Scénario médian. Afreximbank respecte ses décaissements financiers et de grandes infrastructures portuaires et touristiques, très visibles, voient le jour dans la Caraïbe, dynamisant l’emploi local. Cependant, l’intégration complète du PAPSS rencontre une résistance technologique et politique farouche des banques commerciales locales de la région, souvent détenues ou sous licence de grands capitaux nord-américains ou canadiens, qui freinent délibérément l’interopérabilité des systèmes pour protéger leurs commissions de change. Le commerce transatlantique augmente significativement, mais reste dominé par des accords entre grandes entreprises d’État (hydrocarbures, BTP) plutôt que de ruisseler vers une véritable porosité commerciale des petites et moyennes entreprises (PME).

Scénario critique. Considérant cette incursion financière africaine comme une menace intolérable dans son « arrière-cour » historique, Washington et les institutions financières occidentales menacent officieusement d’ostracisme financier et de sanctions indirectes les banques centrales caribéennes. Face à la pression des agences de notation et à la crainte d’un « de-risking » total, plusieurs États de la CARICOM paralysent ou ralentissent drastiquement l’exécution des projets approuvés par Afreximbank. Les 5 milliards d’enveloppe souveraine ne sont consommés qu’à hauteur de 25 %, et les lourdeurs institutionnelles, couplées aux pressions extérieures, torpillent la pleine implémentation de la Caribbean Eximbank, reléguant les ambitions grandioses du sommet de Basseterre au rang de promesse diplomatique inachevée.

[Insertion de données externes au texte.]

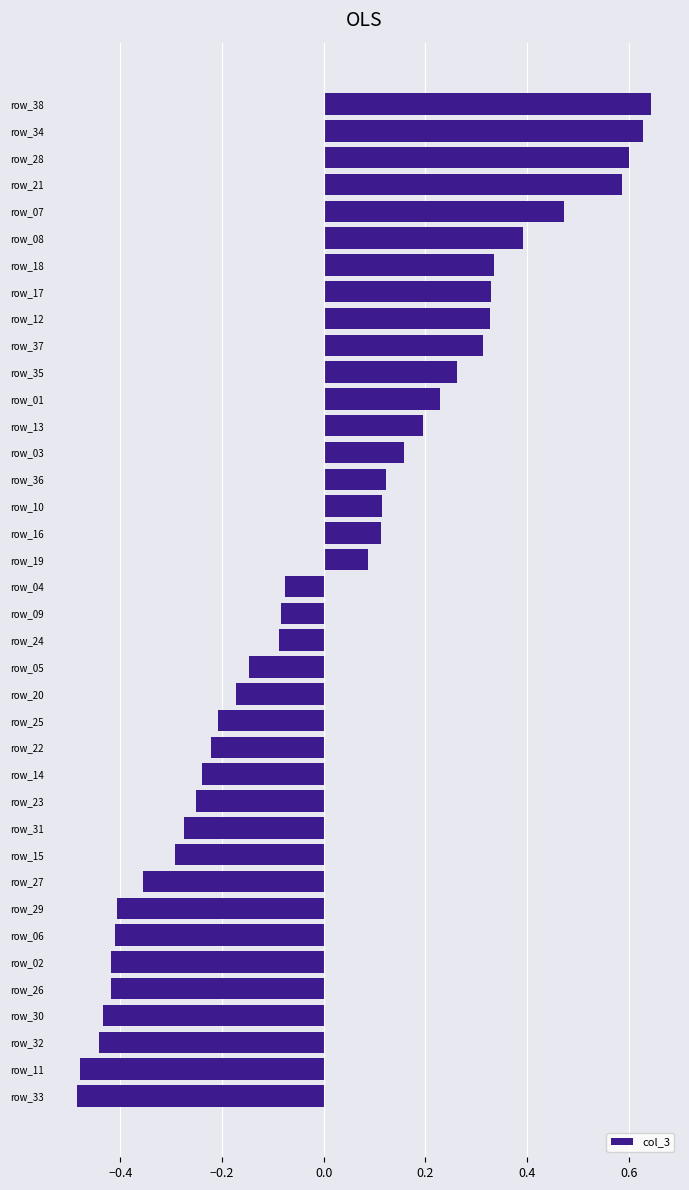

Are the bars grouped side by side (vs. stacked)?

No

« Reconstruire l’ordre atlantique selon les termes de l’Afrique »

L’injection fulgurante de 5 milliards de dollars par Afreximbank dans la sphère de la CARICOM symbolise une mutation géopolitique irréversible dans l’ordre atlantique : le passage définitif d’une solidarité panafricaine purement idéologique et romantique à une intégration macroéconomique pragmatique et chiffrée. Sous la direction incisive du Dr George Elombi, la banque panafricaine s’érige à la fois en bouclier financier de dernier ressort et en principal moteur d’industrialisation face à un système multilatéral de Bretton Woods devenu obsolète et sclérosé pour le Sud Global. En arrimant structurellement la Caraïbe à l’architecture économique de la ZLECAf par le biais de lignes de crédit massives, de facilités contracycliques et de l’ingénierie de paiement révolutionnaire du PAPSS, l’Afrique acte avec détermination la reconstruction institutionnelle, logistique et monétaire du monde atlantique selon ses propres termes et pour sa propre prospérité.